Identifying this digital deficit is a very important finding: "We have a very big opportunity now because it forces us to get a gear ahead and go much faster than we thought we could in order to respond to these challenges."
Georgios Zisimos, Senior Specialist, EU Education and Training Policies, ETF, who is coordinating and developing a network of VET centres of excellence, says that mapping conducted by the ETF revealed the "strengths and weaknesses" of VET systems in ETF partner countries outside the EU.
Countries are oftem more comfortable talking about their strengths," Georgios says.
"In the ETF we have a very sincere dialogue with our countries and that is the strength of our mapping and reports. These countries can tell us not only what they achieved but also the difficulties.
"In some cases some of ministries had whole departments suffering and even hospitalised."
Despite this, there had been evidence of "impressive exchange of experience" - particularly among countries with shared languages.
"The biggest problem at the moment is exams and work based learning," he adds. "We have organised seminars how exams will take place in a WBL environment."
Finland's long established modular system is an effective tool for tackling a situation where WBL and other dual-learning approaches to practical skills transmission is a particularly difficult challenge, Mervi observes.
"The Finnish TVET system is based on school based, work based and online components. The school based is very practical - OMNIA for example has a restaurant, a car repair shop, beauty salon and others that are open to all."
"Our initial VET programmes are modular - eight to ten modules. Now, when we face a crisis like this flexibility of personal learning plans for students come into play. Students may not be able to be involved in work-based learning, but the tutor will sit down with the student and update their personal learning plan and look at other modules and content they can tackle now. It is the competence that counts competencies may be shown in one way or another. We don't have anything specific saying this is the only right way to do it."
That does not mean that practical learning has been entirely neglected, she adds.
"We have typical online courses now that are student-centred; distance learning does not have to be passive. A lot of students have done amazing things in their home or other environments to show their competence if it is not in the workplace."
Sharing the experience of European centres of vocational excellence could help point a way forward to a stronger skills training system after the pandemic, Joao suggests.
"More than responding to this crisis we need to come up with process and systems that will allow the VET system to be more responsive to what is happening on the ground. That is the essence of centres of excellence - to take VET out of their comfort zones, making them understand that at the end of the day how well people are formed will allow them to find a job and be an active citizen in the world and respond to societal development."
"We have to make sure that the VET system is aware of what is happening and has in-built mechanisms - and that if they are in close partnerships with companies, universities of applied science and other stakeholders, they can quickly feel what way society is going and to respond to the changing skills and training needs."

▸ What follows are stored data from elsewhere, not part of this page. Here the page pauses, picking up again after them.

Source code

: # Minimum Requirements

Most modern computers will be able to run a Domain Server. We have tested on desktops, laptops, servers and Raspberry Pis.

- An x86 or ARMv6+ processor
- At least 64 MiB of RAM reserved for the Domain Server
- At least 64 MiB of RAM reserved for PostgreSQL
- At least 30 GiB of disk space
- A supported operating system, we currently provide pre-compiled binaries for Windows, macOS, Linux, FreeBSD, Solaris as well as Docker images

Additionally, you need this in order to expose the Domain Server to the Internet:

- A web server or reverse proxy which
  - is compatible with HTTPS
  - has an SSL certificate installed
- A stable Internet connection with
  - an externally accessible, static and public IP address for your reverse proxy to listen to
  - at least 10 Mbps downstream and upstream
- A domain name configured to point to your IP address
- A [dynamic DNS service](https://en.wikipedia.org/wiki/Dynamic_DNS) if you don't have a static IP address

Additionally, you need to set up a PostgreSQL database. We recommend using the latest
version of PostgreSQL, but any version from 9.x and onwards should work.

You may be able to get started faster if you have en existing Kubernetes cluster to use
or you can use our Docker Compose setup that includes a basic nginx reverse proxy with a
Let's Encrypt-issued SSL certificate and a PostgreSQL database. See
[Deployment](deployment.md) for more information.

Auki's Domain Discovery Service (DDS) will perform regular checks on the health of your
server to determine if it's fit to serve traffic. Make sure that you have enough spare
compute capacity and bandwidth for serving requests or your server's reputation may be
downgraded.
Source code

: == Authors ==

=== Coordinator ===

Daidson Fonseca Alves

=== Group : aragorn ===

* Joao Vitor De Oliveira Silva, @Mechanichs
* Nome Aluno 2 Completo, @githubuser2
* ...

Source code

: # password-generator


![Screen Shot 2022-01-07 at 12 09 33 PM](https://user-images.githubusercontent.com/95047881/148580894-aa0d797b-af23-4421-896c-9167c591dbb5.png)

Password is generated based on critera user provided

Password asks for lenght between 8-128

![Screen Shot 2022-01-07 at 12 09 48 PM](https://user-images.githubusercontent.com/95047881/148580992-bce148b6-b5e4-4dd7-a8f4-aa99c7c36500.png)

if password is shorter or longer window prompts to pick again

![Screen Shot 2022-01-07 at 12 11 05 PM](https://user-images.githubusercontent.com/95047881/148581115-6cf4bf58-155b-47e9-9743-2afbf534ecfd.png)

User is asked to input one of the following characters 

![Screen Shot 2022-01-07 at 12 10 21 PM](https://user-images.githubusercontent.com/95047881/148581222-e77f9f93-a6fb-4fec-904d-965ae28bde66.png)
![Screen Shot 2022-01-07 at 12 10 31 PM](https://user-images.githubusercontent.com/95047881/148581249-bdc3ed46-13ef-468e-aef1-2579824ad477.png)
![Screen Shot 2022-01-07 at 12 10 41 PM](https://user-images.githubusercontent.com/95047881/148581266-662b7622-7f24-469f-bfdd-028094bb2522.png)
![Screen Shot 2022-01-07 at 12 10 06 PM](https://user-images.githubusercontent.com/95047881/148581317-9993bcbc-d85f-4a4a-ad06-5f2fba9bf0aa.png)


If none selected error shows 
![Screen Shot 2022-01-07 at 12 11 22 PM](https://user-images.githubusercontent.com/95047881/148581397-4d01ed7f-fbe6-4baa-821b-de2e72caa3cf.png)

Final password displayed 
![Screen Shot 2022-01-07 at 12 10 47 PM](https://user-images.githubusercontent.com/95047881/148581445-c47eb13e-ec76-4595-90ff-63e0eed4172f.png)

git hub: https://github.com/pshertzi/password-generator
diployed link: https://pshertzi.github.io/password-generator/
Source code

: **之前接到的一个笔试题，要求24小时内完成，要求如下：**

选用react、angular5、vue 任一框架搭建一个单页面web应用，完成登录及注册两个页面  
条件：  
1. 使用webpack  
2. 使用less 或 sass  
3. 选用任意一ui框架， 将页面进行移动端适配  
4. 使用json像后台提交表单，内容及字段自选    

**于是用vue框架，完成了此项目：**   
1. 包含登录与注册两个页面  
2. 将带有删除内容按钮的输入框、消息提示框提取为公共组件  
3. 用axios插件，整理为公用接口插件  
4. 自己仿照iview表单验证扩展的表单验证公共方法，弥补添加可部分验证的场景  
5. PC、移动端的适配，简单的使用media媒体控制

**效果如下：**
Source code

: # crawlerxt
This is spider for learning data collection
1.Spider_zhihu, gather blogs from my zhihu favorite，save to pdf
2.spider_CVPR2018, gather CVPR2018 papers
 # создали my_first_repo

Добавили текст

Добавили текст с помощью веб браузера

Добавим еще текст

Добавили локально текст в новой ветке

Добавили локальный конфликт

Georgios agrees that those influencing policy should seek to use the crisis as a springboard to change.
"In 1957 the Soviet Union launched Sputnik and the US reacted with what is known as the 'Sputnik Shock' in education. They saw the Soviet achievement as a national defeat, and a few years later came back a strong proposal for investment in education; they returned to science to support education. It is a similar situation today in how countries will see their strengths and weaknesses. If there is a similar response there is every reason to be optimistic about the future."